Systematic Modeling, Prediction, and Comparison of Domain-Peptide Affinities: Does it Work Effectively With the Peptide QSAR Methodology?

Qian Liu; Jing Lin; Li Wen; Shaozhou Wang; Peng Zhou; Li Mei; Shuyong Shang

doi:10.3389/fgene.2021.800857

Systematic Modeling, Prediction, and Comparison of Domain-Peptide Affinities: Does it Work Effectively With the Peptide QSAR Methodology?

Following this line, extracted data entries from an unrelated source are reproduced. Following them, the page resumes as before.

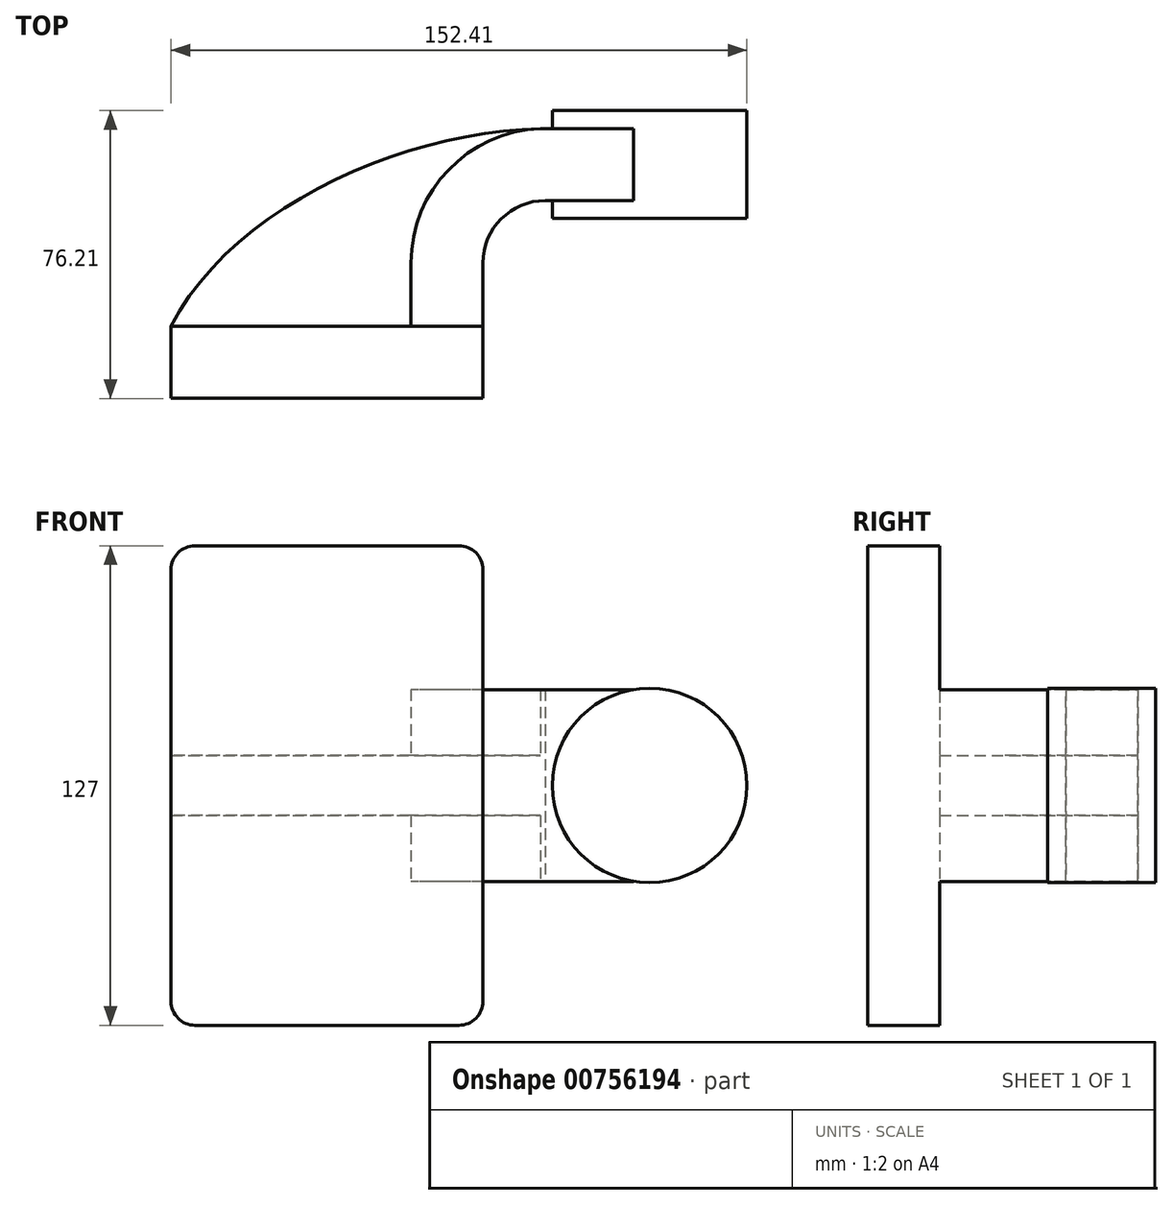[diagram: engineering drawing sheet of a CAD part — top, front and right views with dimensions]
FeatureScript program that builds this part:
annotation { "Feature Type Name" : "Feature", "Feature Type Description" : "" }
export const myFeature = defineFeature(function(context is Context, id is Id, definition is map)
    precondition{}
    {
        {
            var Q0;
            Q0=qCreatedBy(makeId("Top.planeOp"),FACE);
            var sketch = newSketch(context, id + "F0", { "sketchPlane" : qUnion([Q0])});
            skLineSegment(sketch, "E0.bottom", {"start": v(41.27, 9.53) * mm, "end": v(-41.28, 9.53) * mm});
            skLineSegment(sketch, "E0.top", {"start": v(41.28, -9.52) * mm, "end": v(-41.27, -9.52) * mm});
            skLineSegment(sketch, "E0.left", {"start": v(41.27, 9.53) * mm, "end": v(41.28, -9.52) * mm});
            skLineSegment(sketch, "E0.right", {"start": v(-41.28, 9.53) * mm, "end": v(-41.27, -9.53) * mm});
            skPoint(sketch, "E0.middle", {"position": v(0, 0) * mm});
            skLineSegment(sketch, "E1.bottom", {"start": v(111.12, 66.68) * mm, "end": v(60.32, 66.68) * mm});
            skLineSegment(sketch, "E1.top", {"start": v(111.12, 38.1) * mm, "end": v(60.32, 38.1) * mm});
            skLineSegment(sketch, "E1.left", {"start": v(111.12, 66.68) * mm, "end": v(111.12, 38.1) * mm});
            skLineSegment(sketch, "E1.right", {"start": v(60.32, 66.68) * mm, "end": v(60.32, 38.1) * mm});
            skPoint(sketch, "E1.middle", {"position": v(85.72, 52.39) * mm});
            skLineSegment(sketch, "E2", {"start": v(41.27, 9.53) * mm, "end": v(41.27, 26.37) * mm});
            skArc(sketch, "E3", {"start": v(41.27, 26.37) * mm, "mid": v(46.11, 38.04) * mm, "end": v(57.78, 42.88) * mm});
            skLineSegment(sketch, "E4", {"start": v(57.78, 42.88) * mm, "end": v(85.38, 42.88) * mm});
            skLineSegment(sketch, "E5.0", {"start": v(57.78, 61.93) * mm, "end": v(85.38, 61.93) * mm});
            skArc(sketch, "E5.1", {"start": v(22.22, 26.37) * mm, "mid": v(32.64, 51.5) * mm, "end": v(57.78, 61.93) * mm});
            skLineSegment(sketch, "E5.2", {"start": v(22.22, 9.53) * mm, "end": v(22.22, 26.37) * mm});
            skFitSpline(sketch, "E6", {"points": [v(-41.28, 9.53) * mm, v(57.78, 61.93) * mm], "startDerivative": vector(49.02, 96.39) * mm, "endDerivative": vector(110.58, 1.36) * mm});
            skLineSegment(sketch, "E7", {"start": v(85.38, 66.68) * mm, "end": v(85.38, 38.1) * mm});
            skPoint(sketch, "E7.startSnap0", {"position": v(85.72, 66.68) * mm});
            skSolve(sketch);
        }
        {
            var Q0;
            Q0=makeQuery(id+"F0.imprint","IMPRINT",FACE,{"disambiguationData":[TD([[makeQuery(id+"F0.imprint","IMPRINT",EDGE,{"derivedFrom":sQuery(id+"F0.wireOp",EDGE,"E0.top")}),-1.0]])]});
            extrude(context, id + "F1", {"entities" : qUnion([Q0]), "endBound" : BoundingType.SYMMETRIC, "depth" : 127 * mm, "offsetDistance" : 25.4 * mm});
        }
        {
            var Q0;
            {var subQ0=sQuery(id+"F0.wireOp",EDGE,"E5.0");var subQ1=sQuery(id+"F0.wireOp",EDGE,"E1.right");var subQ2=makeQuery(id+"F0.imprint","INTERSECT",VERTEX,{"derivedFrom":[subQ1,subQ0]});Q0=makeQuery(id+"F0.imprint","IMPRINT",FACE,{"disambiguationData":[TD([[makeQuery(id+"F0.imprint","IMPRINT",EDGE,{"disambiguationData":[TD([[subQ2,-1.0]])],"derivedFrom":subQ1}),1.0]])]});}
            var Q1;
            {var subQ1=sQuery(id+"F0.wireOp",EDGE,"E2");Q1=makeQuery(id+"F0.imprint","IMPRINT",FACE,{"disambiguationData":[TD([[makeQuery(id+"F0.imprint","IMPRINT",EDGE,{"derivedFrom":subQ1}),1.0]])]});}
            extrude(context, id + "F2", {"entities" : qUnion([Q0, Q1]), "operationType" : NewBodyOperationType.ADD, "endBound" : BoundingType.SYMMETRIC, "depth" : 50.8 * mm, "offsetDistance" : 25.4 * mm});
        }
        {
            var Q0;
            {var subQ3=sQuery(id+"F0.wireOp",EDGE,"E5.2");Q0=makeQuery(id+"F0.imprint","IMPRINT",FACE,{"disambiguationData":[TD([[makeQuery(id+"F0.imprint","IMPRINT",EDGE,{"derivedFrom":subQ3}),1.0]])]});}
            extrude(context, id + "F3", {"entities" : qUnion([Q0]), "operationType" : NewBodyOperationType.ADD, "endBound" : BoundingType.SYMMETRIC, "depth" : 15.88 * mm, "offsetDistance" : 25.4 * mm});
        }
        {
            var Q0;
            {var subQ4=sQuery(id+"F0.wireOp",EDGE,"E1.left");Q0=makeQuery(id+"F0.imprint","IMPRINT",FACE,{"disambiguationData":[TD([[makeQuery(id+"F0.imprint","IMPRINT",EDGE,{"derivedFrom":subQ4}),-1.0]])]});}
            var Q1;
            Q1=sQuery(id+"F0.wireOp",EDGE,"E7");
            revolve(context, id + "F4", {"operationType" : NewBodyOperationType.ADD, "surfaceOperationType" : NewSurfaceOperationType.NEW, "entities" : qUnion([Q0]), "axis" : qUnion([Q1]), "revolveType" : RevolveType.FULL});
        }
        {
            var Q0;
            Q0=makeQuery(id+"F1.opExtrude","CAP_EDGE",EDGE,{"disambiguationData":[OSD([sQuery(id+"F0.wireOp",EDGE,"E0.left")])],"isStart":false});
            var Q1;
            Q1=makeQuery(id+"F1.opExtrude","CAP_EDGE",EDGE,{"disambiguationData":[OSD([sQuery(id+"F0.wireOp",EDGE,"E0.right")])],"isStart":false});
            var Q2;
            Q2=makeQuery(id+"F1.opExtrude","CAP_EDGE",EDGE,{"disambiguationData":[OSD([sQuery(id+"F0.wireOp",EDGE,"E0.left")])],"isStart":true});
            var Q3;
            Q3=makeQuery(id+"F1.opExtrude","CAP_EDGE",EDGE,{"disambiguationData":[OSD([sQuery(id+"F0.wireOp",EDGE,"E0.right")])],"isStart":true});
            fillet(context, id + "F5", {"entities" : qUnion([Q0, Q1, Q2, Q3]), "radius" : 6.35 * mm, "tangentPropagation" : true, "allowEdgeOverflow" : false});
        }
    });
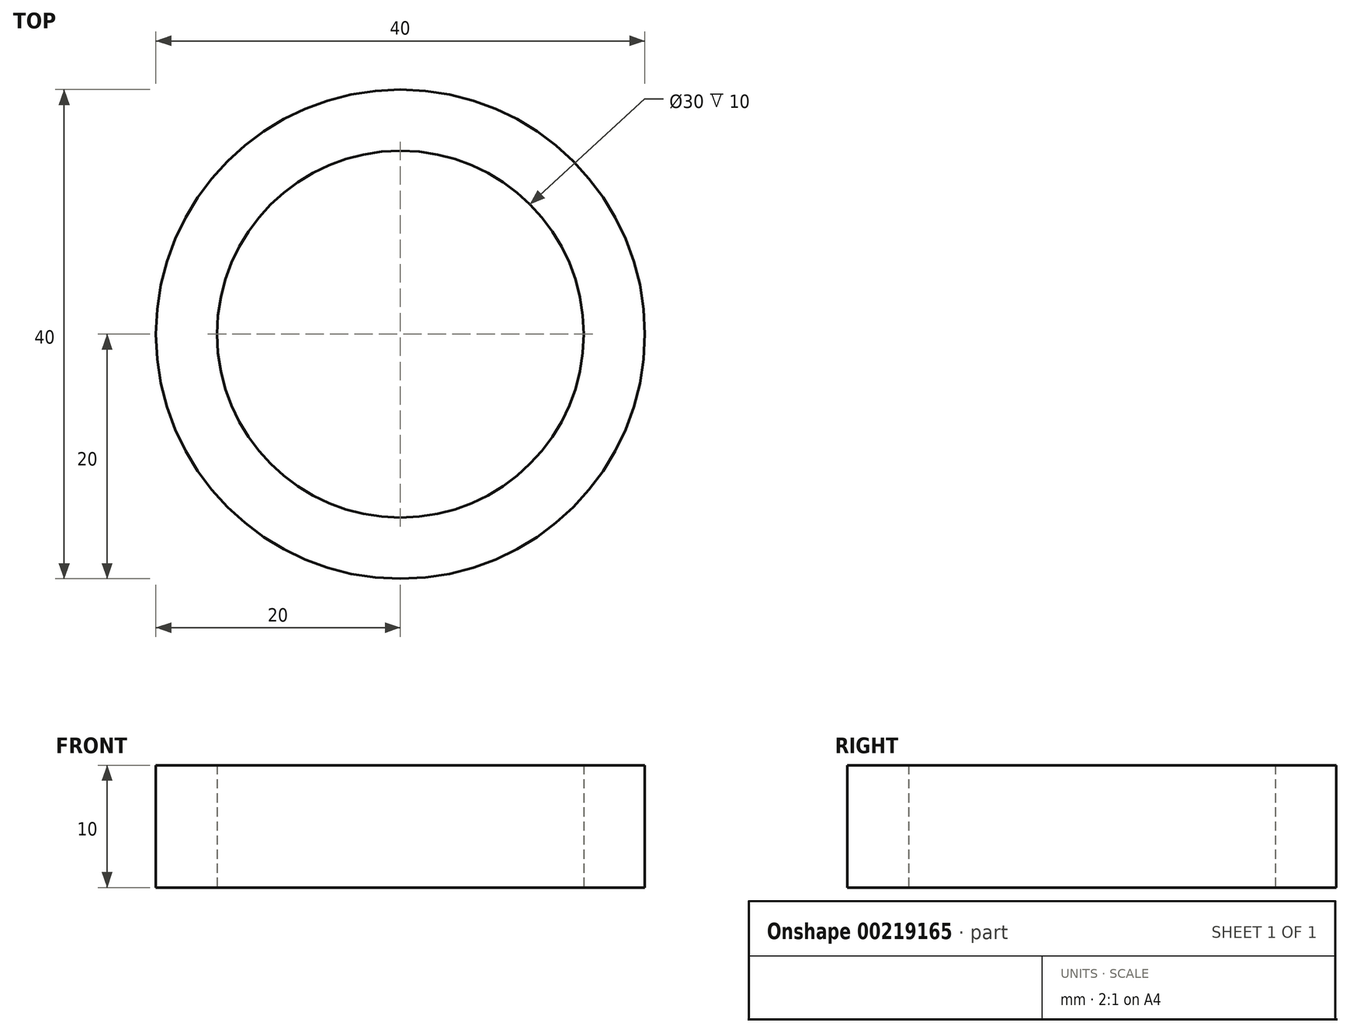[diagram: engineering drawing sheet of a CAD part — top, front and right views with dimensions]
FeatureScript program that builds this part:
annotation { "Feature Type Name" : "Feature", "Feature Type Description" : "" }
export const myFeature = defineFeature(function(context is Context, id is Id, definition is map)
    precondition{}
    {
        {
            var Q0;
            Q0=qCreatedBy(makeId("Top.planeOp"),FACE);
            var sketch = newSketch(context, id + "F0", { "sketchPlane" : qUnion([Q0])});
            skCircle(sketch, "E0", {"center": v(0, 0) * mm, "radius": 15 * mm});
            skCircle(sketch, "E1", {"center": v(0, 0) * mm, "radius": 20 * mm});
            skSolve(sketch);
        }
        {
            var Q0;
            Q0=makeQuery(id+"F0.imprint","IMPRINT",FACE,{"disambiguationData":[TD([[makeQuery(id+"F0.imprint","IMPRINT",EDGE,{"derivedFrom":sQuery(id+"F0.wireOp",EDGE,"E0")}),-1.0]])]});
            extrude(context, id + "F1", {"entities" : qUnion([Q0]), "depth" : 10 * mm});
        }
    });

Front Genet. 2022 Jan 14:12:800857. doi: 10.3389/fgene.2021.800857. eCollection 2021.

Authors

Qian Liu¹, Jing Lin¹, Li Wen¹, Shaozhou Wang¹, Peng Zhou¹, Li Mei², Shuyong Shang³

Affiliations

¹ Center for Informational Biology, School of Life Science and Technology, University of Electronic Science and Technology of China (UESTC), Chengdu, China.
² Institute of Culinary, Sichuan Tourism University, Chengdu, China.
³ Institute of Ecological Environment Protection, Chengdu Normal University, Chengdu, China.

Abstract

The protein-protein association in cellular signaling networks (CSNs) often acts as weak, transient, and reversible domain-peptide interaction (DPI), in which a flexible peptide segment on the surface of one protein is recognized and bound by a rigid peptide-recognition domain from another. Reliable modeling and accurate prediction of DPI binding affinities would help to ascertain the diverse biological events involved in CSNs and benefit our understanding of various biological implications underlying DPIs. Traditionally, peptide quantitative structure-activity relationship (pQSAR) has been widely used to model and predict the biological activity of oligopeptides, which employs amino acid descriptors (AADs) to characterize peptide structures at sequence level and then statistically correlate the resulting descriptor vector with observed activity data via regression. However, the QSAR has not yet been widely applied to treat the direct binding behavior of large-scale peptide ligands to their protein receptors. In this work, we attempted to clarify whether the pQSAR methodology can work effectively for modeling and predicting DPI affinities in a high-throughput manner? Over twenty thousand short linear motif (SLiM)-containing peptide segments involved in SH3, PDZ and 14-3-3 domain-medicated CSNs were compiled to define a comprehensive sequence-based data set of DPI affinities, which were represented by the Boehringer light units (BLUs) derived from previous arbitrary light intensity assays following SPOT peptide synthesis. Four sophisticated MLMs (MLMs) were then utilized to perform pQSAR modeling on the set described with different AADs to systematically create a variety of linear and nonlinear predictors, and then verified by rigorous statistical test. It is revealed that the genome-wide DPI events can only be modeled qualitatively or semiquantitatively with traditional pQSAR strategy due to the intrinsic disorder of peptide conformation and the potential interplay between different peptide residues. In addition, the arbitrary BLUs used to characterize DPI affinity values were measured via an indirect approach, which may not very reliable and may involve strong noise, thus leading to a considerable bias in the modeling. The R _prd ² = 0.7 can be considered as the upper limit of external generalization ability of the pQSAR methodology working on large-scale DPI affinity data.

Keywords: amino acid descriptor; computational peptidology; domain-peptide interaction; machine learning; peptide quantitative structure-activity relationship; statistical modeling.